The theme in the markets this morning is a return of risk appetite. The US government has bailed out Bank of America for the second time, reminding investors that they are still here and ready to help the banking sector. BoA received another $20B to ease their absorption of Merrill Lynch. So far, they have received $138B in government aid even though their market cap is only approximately $50B. The additional funds provided to BoA is the only reason why the dollar is rallying against the Japanese Yen and why we are seeing a recovery in all of the higher yielding pairs such as the EUR/USD and GBP/USD.
As for this morning's economic data, consumer prices continued to fall, foreign demand of dollar denominated investments was the weakest since September 2007 and industrial production fell for the fourth time in five months. The overwhelmingly dollar bearish news only had a limited impact on the dollar because much of the bad news has already been baked in. Most people are expecting a weak set of economic data this month. The bigger surprises will come from earnings which is why we are keeping a close eye on equities.

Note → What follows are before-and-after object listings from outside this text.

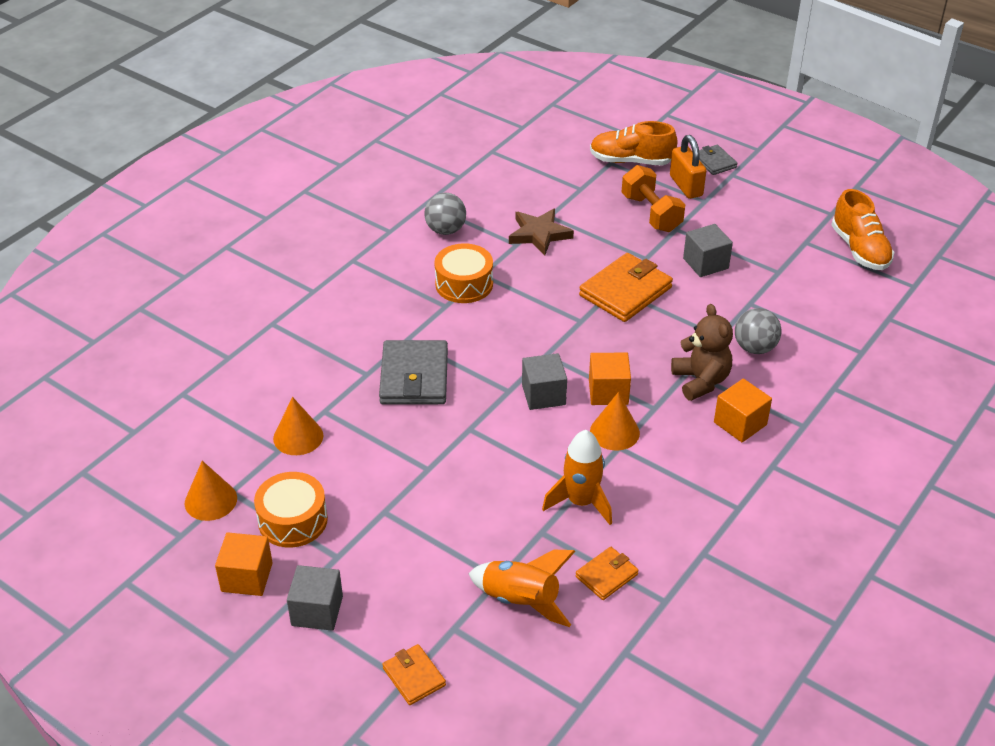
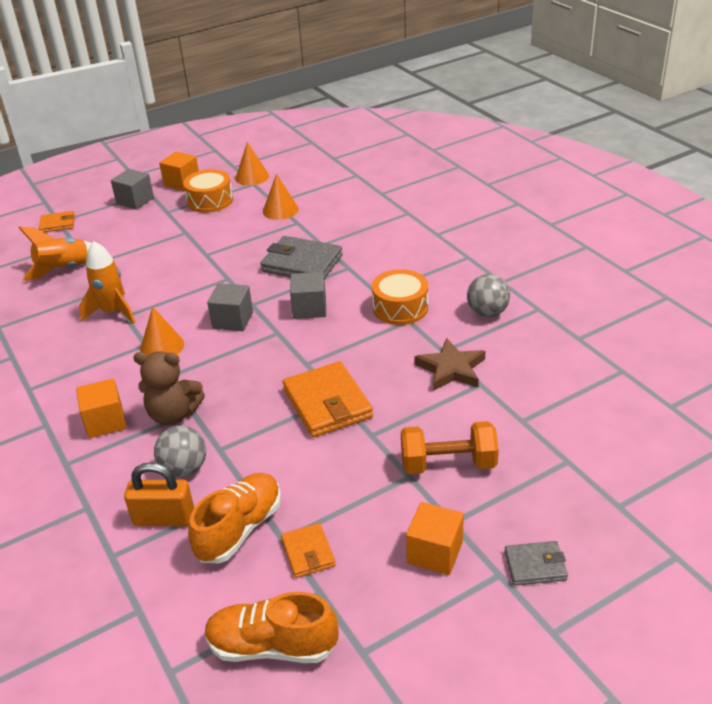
camera: 115 degrees right, 5 degrees down
orange wallet [575,547,639,600] -> orange wallet moved to [281,523,336,578]
orange cube [589,353,631,405] -> orange cube moved to [406,502,464,575]
orange shoe [590,121,678,166] -> orange shoe moved to [188,473,281,563]
orange padlock [670,135,706,199] -> orange padlock moved to [124,462,194,526]
grey cube [683,224,733,277] -> grey cube moved to [290,272,326,319]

Taking a look at the data in more detail, headline consumer prices dropped 0.7 percent last month while core prices held steady. The annualized pace of CPI growth slowed to 0.1 percent. This is smallest increase in consumer prices that we have seen in 54 years. Discounts on clothing and lower gasoline prices have driven inflation lower. For the Federal Reserve, this will support their plans to keep interest rates at ultra low levels for at least the next 6 months. In terms of the Treasury International Capital flow report, net long term flows declined by $21.7B. The numbers show that China is still buying US assets, but at an increasingly slower pace. Japan was a net seller but in general, we saw a large exodus out of all debt instruments including treasuries, corporate and agency bonds. Clearly the dollar's low yield is turning foreign investors away. The manufacturing sector still has its problems as indicated by the 2 percent decline in industrial production. The US economy and will remain weak but what is mattering these days is risk appetite.